If you're not on serverless, you could also enable keepalives. You can do that by setting the channel option grpc.keepalive_time_ms. That controls the frequency with which the client sends pings to keep the connection alive. You would also want to enable the grpc.keepalive_permit_without_calls option by setting it to 1.

@murgatroid99 what do you recommend seeting grpc.keepalive_time_ms to?

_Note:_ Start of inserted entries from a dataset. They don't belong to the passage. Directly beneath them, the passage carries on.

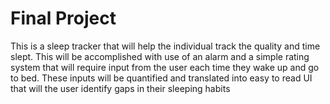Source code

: # Final Project

This is a sleep tracker that will help the individual track the quality and time slept. This will be accomplished with use of an alarm and a simple rating system that will require input from the user each time they wake up and go to bed. These inputs will be quantified and translated into easy to read UI that will the user identify gaps in their sleeping habits
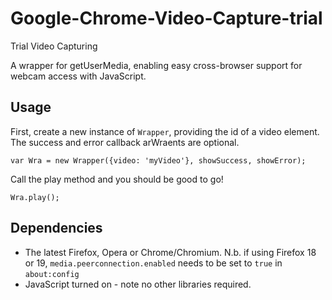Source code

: # Google-Chrome-Video-Capture-trial
Trial Video Capturing

A wrapper for getUserMedia, enabling easy cross-browser support for webcam access with JavaScript.

## Usage

First, create a new instance of `Wrapper`, providing the id of a video element. The success and error callback arWraents are optional.

    var Wra = new Wrapper({video: 'myVideo'}, showSuccess, showError);

Call the play method and you should be good to go!

    Wra.play();

## Dependencies

- The latest Firefox, Opera or Chrome/Chromium. N.b. if using Firefox 18 or 19, `media.peerconnection.enabled` needs to be set to `true` in `about:config`
- JavaScript turned on - note no other libraries required.


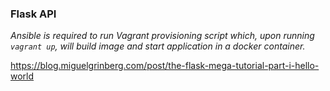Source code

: ### Flask API

*Ansible is required to run Vagrant provisioning script which, upon running `vagrant up`, will build image and start application in a docker container.*

https://blog.miguelgrinberg.com/post/the-flask-mega-tutorial-part-i-hello-world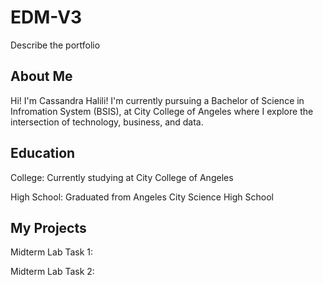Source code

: # EDM-V3
Describe the portfolio

## About Me
Hi! I'm Cassandra Halili! I'm currently pursuing a Bachelor of Science in Infromation System (BSIS), at City College of Angeles where I explore the intersection of technology, business, and data.
## Education
College: Currently studying at City College of Angeles 

High School: Graduated from Angeles City Science High School

## My Projects
Midterm Lab Task 1:

Midterm Lab Task 2:
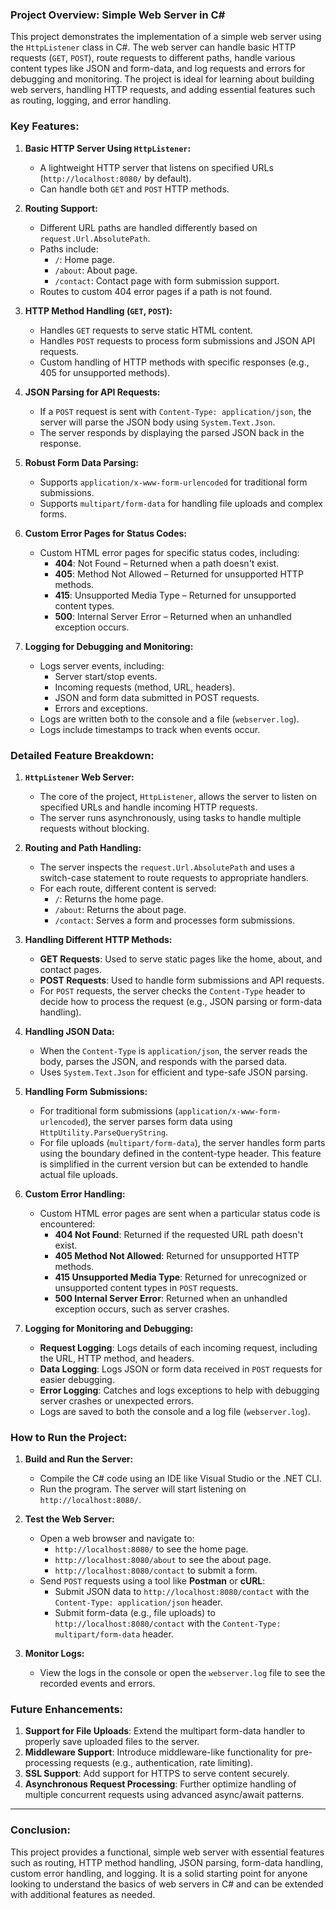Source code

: ### **Project Overview: Simple Web Server in C#**

This project demonstrates the implementation of a simple web server using the `HttpListener` class in C#. The web server can handle basic HTTP requests (`GET`, `POST`), route requests to different paths, handle various content types like JSON and form-data, and log requests and errors for debugging and monitoring. The project is ideal for learning about building web servers, handling HTTP requests, and adding essential features such as routing, logging, and error handling.

### **Key Features:**

1. **Basic HTTP Server Using `HttpListener`:**
   - A lightweight HTTP server that listens on specified URLs (`http://localhost:8080/` by default).
   - Can handle both `GET` and `POST` HTTP methods.

2. **Routing Support:**
   - Different URL paths are handled differently based on `request.Url.AbsolutePath`.
   - Paths include:
     - `/`: Home page.
     - `/about`: About page.
     - `/contact`: Contact page with form submission support.
   - Routes to custom 404 error pages if a path is not found.

3. **HTTP Method Handling (`GET`, `POST`):**
   - Handles `GET` requests to serve static HTML content.
   - Handles `POST` requests to process form submissions and JSON API requests.
   - Custom handling of HTTP methods with specific responses (e.g., 405 for unsupported methods).

4. **JSON Parsing for API Requests:**
   - If a `POST` request is sent with `Content-Type: application/json`, the server will parse the JSON body using `System.Text.Json`.
   - The server responds by displaying the parsed JSON back in the response.

5. **Robust Form Data Parsing:**
   - Supports `application/x-www-form-urlencoded` for traditional form submissions.
   - Supports `multipart/form-data` for handling file uploads and complex forms.

6. **Custom Error Pages for Status Codes:**
   - Custom HTML error pages for specific status codes, including:
     - **404**: Not Found – Returned when a path doesn't exist.
     - **405**: Method Not Allowed – Returned for unsupported HTTP methods.
     - **415**: Unsupported Media Type – Returned for unsupported content types.
     - **500**: Internal Server Error – Returned when an unhandled exception occurs.

7. **Logging for Debugging and Monitoring:**
   - Logs server events, including:
     - Server start/stop events.
     - Incoming requests (method, URL, headers).
     - JSON and form data submitted in POST requests.
     - Errors and exceptions.
   - Logs are written both to the console and a file (`webserver.log`).
   - Logs include timestamps to track when events occur.

### **Detailed Feature Breakdown:**

1. **`HttpListener` Web Server:**
   - The core of the project, `HttpListener`, allows the server to listen on specified URLs and handle incoming HTTP requests.
   - The server runs asynchronously, using tasks to handle multiple requests without blocking.

2. **Routing and Path Handling:**
   - The server inspects the `request.Url.AbsolutePath` and uses a switch-case statement to route requests to appropriate handlers.
   - For each route, different content is served:
     - `/`: Returns the home page.
     - `/about`: Returns the about page.
     - `/contact`: Serves a form and processes form submissions.

3. **Handling Different HTTP Methods:**
   - **GET Requests**: Used to serve static pages like the home, about, and contact pages.
   - **POST Requests**: Used to handle form submissions and API requests.
   - For `POST` requests, the server checks the `Content-Type` header to decide how to process the request (e.g., JSON parsing or form-data handling).

4. **Handling JSON Data:**
   - When the `Content-Type` is `application/json`, the server reads the body, parses the JSON, and responds with the parsed data.
   - Uses `System.Text.Json` for efficient and type-safe JSON parsing.

5. **Handling Form Submissions:**
   - For traditional form submissions (`application/x-www-form-urlencoded`), the server parses form data using `HttpUtility.ParseQueryString`.
   - For file uploads (`multipart/form-data`), the server handles form parts using the boundary defined in the content-type header. This feature is simplified in the current version but can be extended to handle actual file uploads.

6. **Custom Error Handling:**
   - Custom HTML error pages are sent when a particular status code is encountered:
     - **404 Not Found**: Returned if the requested URL path doesn't exist.
     - **405 Method Not Allowed**: Returned for unsupported HTTP methods.
     - **415 Unsupported Media Type**: Returned for unrecognized or unsupported content types in `POST` requests.
     - **500 Internal Server Error**: Returned when an unhandled exception occurs, such as server crashes.

7. **Logging for Monitoring and Debugging:**
   - **Request Logging**: Logs details of each incoming request, including the URL, HTTP method, and headers.
   - **Data Logging**: Logs JSON or form data received in `POST` requests for easier debugging.
   - **Error Logging**: Catches and logs exceptions to help with debugging server crashes or unexpected errors.
   - Logs are saved to both the console and a log file (`webserver.log`).

### **How to Run the Project:**

1. **Build and Run the Server:**
   - Compile the C# code using an IDE like Visual Studio or the .NET CLI.
   - Run the program. The server will start listening on `http://localhost:8080/`.

2. **Test the Web Server:**
   - Open a web browser and navigate to:
     - `http://localhost:8080/` to see the home page.
     - `http://localhost:8080/about` to see the about page.
     - `http://localhost:8080/contact` to submit a form.
   - Send `POST` requests using a tool like **Postman** or **cURL**:
     - Submit JSON data to `http://localhost:8080/contact` with the `Content-Type: application/json` header.
     - Submit form-data (e.g., file uploads) to `http://localhost:8080/contact` with the `Content-Type: multipart/form-data` header.

3. **Monitor Logs:**
   - View the logs in the console or open the `webserver.log` file to see the recorded events and errors.

### **Future Enhancements:**
1. **Support for File Uploads**: Extend the multipart form-data handler to properly save uploaded files to the server.
2. **Middleware Support**: Introduce middleware-like functionality for pre-processing requests (e.g., authentication, rate limiting).
3. **SSL Support**: Add support for HTTPS to serve content securely.
4. **Asynchronous Request Processing**: Further optimize handling of multiple concurrent requests using advanced async/await patterns.

---

### **Conclusion:**
This project provides a functional, simple web server with essential features such as routing, HTTP method handling, JSON parsing, form-data handling, custom error handling, and logging. It is a solid starting point for anyone looking to understand the basics of web servers in C# and can be extended with additional features as needed.
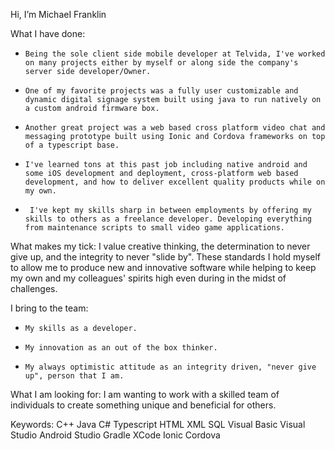 Hi, I’m MichaeI Franklin

What I have done:
*     Being the sole client side mobile developer at Telvida, I've worked on many projects either by myself or along side the company's server side developer/Owner. 
*     One of my favorite projects was a fully user customizable and dynamic digital signage system built using java to run natively on a custom android firmware box. 
*     Another great project was a web based cross platform video chat and messaging prototype built using Ionic and Cordova frameworks on top of a typescript base. 
*     I've learned tons at this past job including native android and some iOS development and deployment, cross-platform web based development, and how to deliver excellent quality products while on my own.
*      I've kept my skills sharp in between employments by offering my skills to others as a freelance developer. Developing everything from maintenance scripts to small video game applications.

What makes my tick:
I value creative thinking, the determination to never give up, and the integrity to never "slide by". These standards I hold myself to allow me to produce new and innovative software while helping to keep my own and my colleagues' spirits high even during in the midst of challenges. 

I bring to the team:
*     My skills as a developer.
*     My innovation as an out of the box thinker.
*     My always optimistic attitude as an integrity driven, "never give up", person that I am.

What I am looking for:
I am wanting to work with a skilled team of individuals to create something unique and beneficial for others. 


Keywords:
C++
Java
C#
Typescript
HTML
XML
SQL
Visual Basic
Visual Studio
Android Studio
Gradle
XCode
Ionic
Cordova
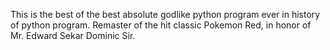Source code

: This is the best of the best absolute godlike python program ever in history of python program. Remaster of the hit classic Pokemon Red, in honor of Mr. Edward Sekar Dominic Sir.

This same issue is happening with us running Node v12.14 and grpc-node-js/1.3.7 :/

murgatroid99 commented 2 years ago

@pROFESOR11 This problem is likely a bad interaction between how gRPC handles connections and how Firebase Cloud Functions networking works. I don't expect to have a fix in the near future, but I can recommend the following to mitigate the problem:

It seems that people commonly set grpc.keepalive_time_ms to 10000 (10 seconds) and grpc.keepalive_timeout_ms to 5000 (5 seconds), but the best values may change depending on the server you are talking to. For this mitigation to work optimally, the timeout you use to set the deadline should be at least slightly greater than the sum of those two values. One thing to watch for is if you start getting log lines that say "Connection to [address] rejected by server because of excess pings", that means that your setting for grpc.keepalive_time_ms is too low.

hfossli-agens commented 2 years ago

I had exact same issue.

D 2022-05-25T09:19:37.476Z | call_stream | [14] ended with status: code=13 details="Received RST_STREAM with code 2 triggered by internal client error: Protocol error" 

I didn't think the contents of the .env-file was deployed while I was deploying, but turns out firebase takes the contents of it:

FIRESTORE_EMULATOR_HOST="localhost:8080"
PUBSUB_EMULATOR_HOST="localhost:8085"
PUBSUB_PROJECT_ID="myrandomproject-local"

😱 These env-vars certainly shouldn't have been deployed and the error makes sense. That's why the Functions timed out when trying to connect with Firestore in my case. It is interesting that it times out rather than promptly failing.

johnnyoshika commented 10 months ago

I had the same issue as @hfossli-agens. In my Google Cloud Run service, process.env.NODE_ENV wasn't being set to production, so emulator env variables were being set and firebase-admin SDK couldn't connect to cloud services. 🤦‍♂️

BrodaNoel commented 2 months ago

Same thing here... const isDev = process.env.ENVIRONMENT === 'development'; was not being set on local environment, so it was tracking the local errors from dev.